A second later, as the echo of the gun died, he heard a click a few yards to his right. He whirled and fired at it. A moment later the underbrush began to shake as if a huge snake were wiggling through it. Augustus ran into the weeds and saw the wounded Indian trying to crawl away. He at once shot him in the back of the head, and didn't stop to turn him over. Backing out of the weeds, he stepped on the pistol that had misfired, an old cap-and-ball gun. He stuck it in his belt and hurried back to Pea, who looked white. He had sense enough to realize he had just almost been shot. Augustus glanced at the other dead Indian, a fat boy of maybe seventeen. His rifle was an old Sharps carbine, which Augustus threw to Pea.
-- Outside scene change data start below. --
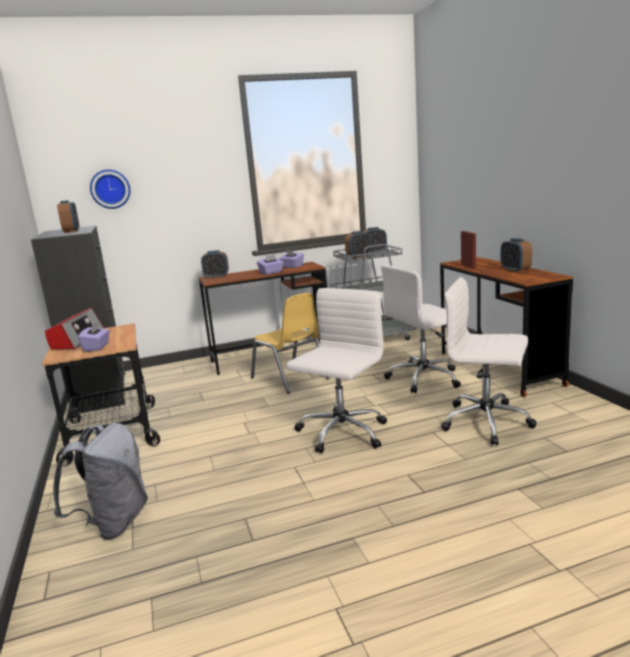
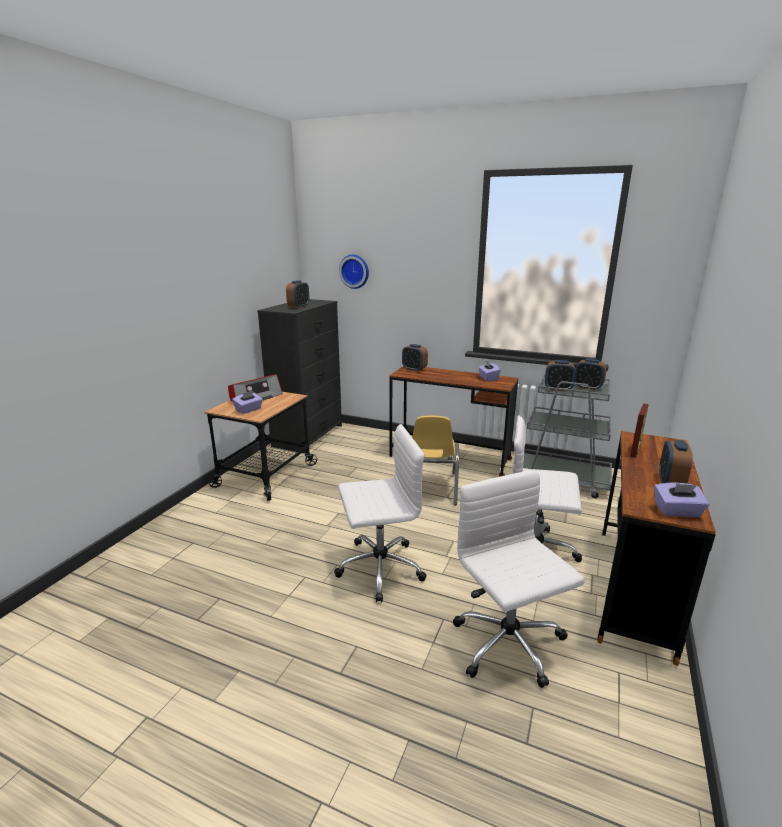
camera: 40 degrees right, 5 degrees up
grey backpack [53,423,148,540] -> none
purple tissue box [257,254,284,274] -> purple tissue box moved to [654,483,710,517]

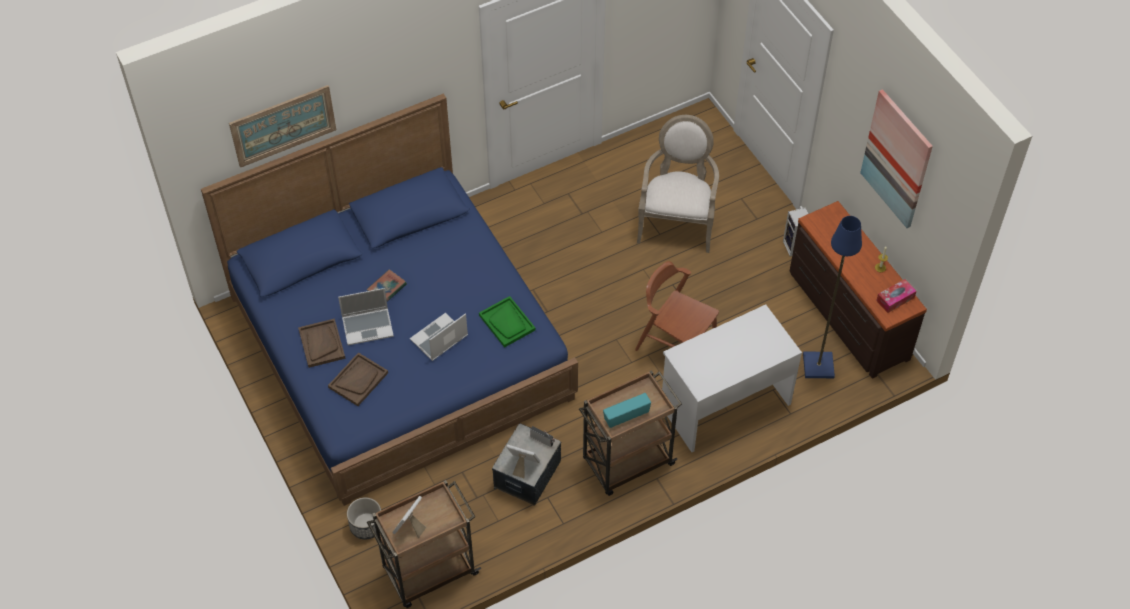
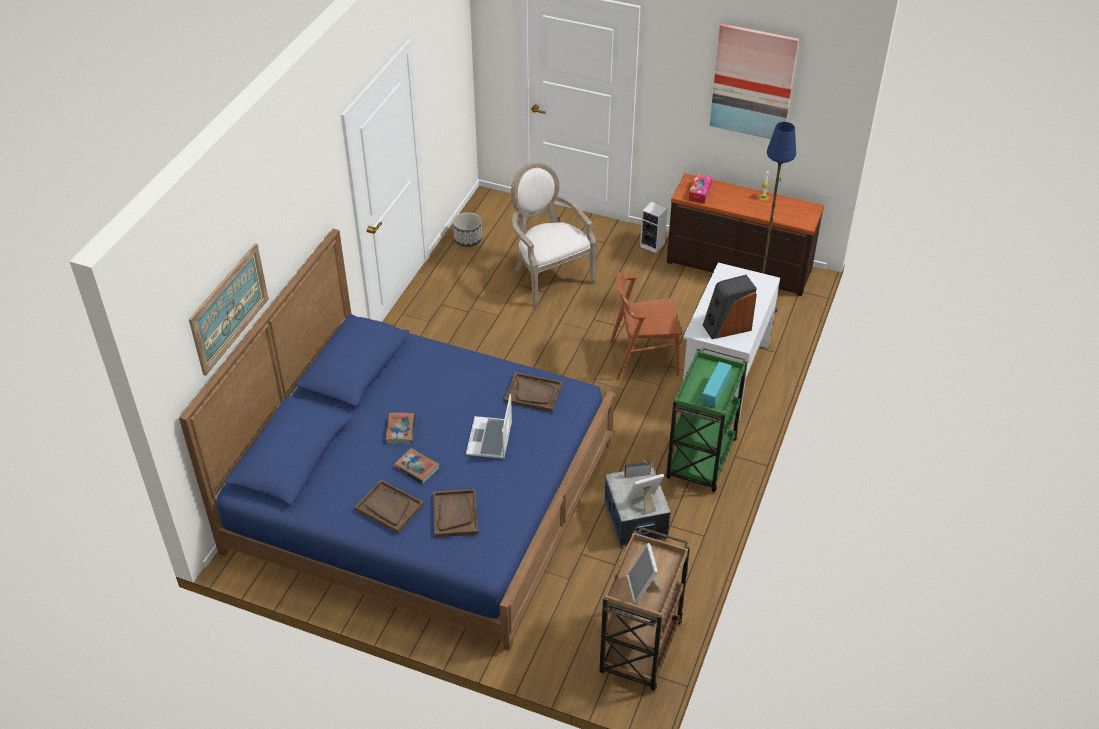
camera: 40 degrees left, 10 degrees down
laptop [338,288,394,345] -> book [394,448,439,484]
planter [347,497,381,540] -> planter moved to [453,212,482,247]
green tray [479,296,536,348] -> brown tray [504,372,563,412]
brown cart [579,370,682,496] -> green cart [666,347,747,492]
tissue box [876,279,916,313] -> tissue box moved to [688,174,712,204]
none -> speaker [703,275,757,339]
"We gotta move," he said. "This cover's working against us. But for luck we'd both be dead now already. What we need is a stretch with a steep bank and no cover."
They worked their way upstream, carrying the saddle, saddlebags and guns, for nearly a mile, hugging the bank. Augustus was limping badly but didn't stop to worry about it. Finally they came to a bend in the creek, where the bank was sheer and about ten feet high. The creek bottom was nearly bare of foliage.
"Let's dig," Augustus said, and began to work with his knife to create a shallow cave under the bank. They worked furiously for half an hour until both were drenched with sweat and covered with dirt. Augustus used the stock of the Indian boy's carbine as a rude shovel and tried to shape the dirt they raked out into low breastworks on either side of the cave. They watched as best they could, but saw no Indians.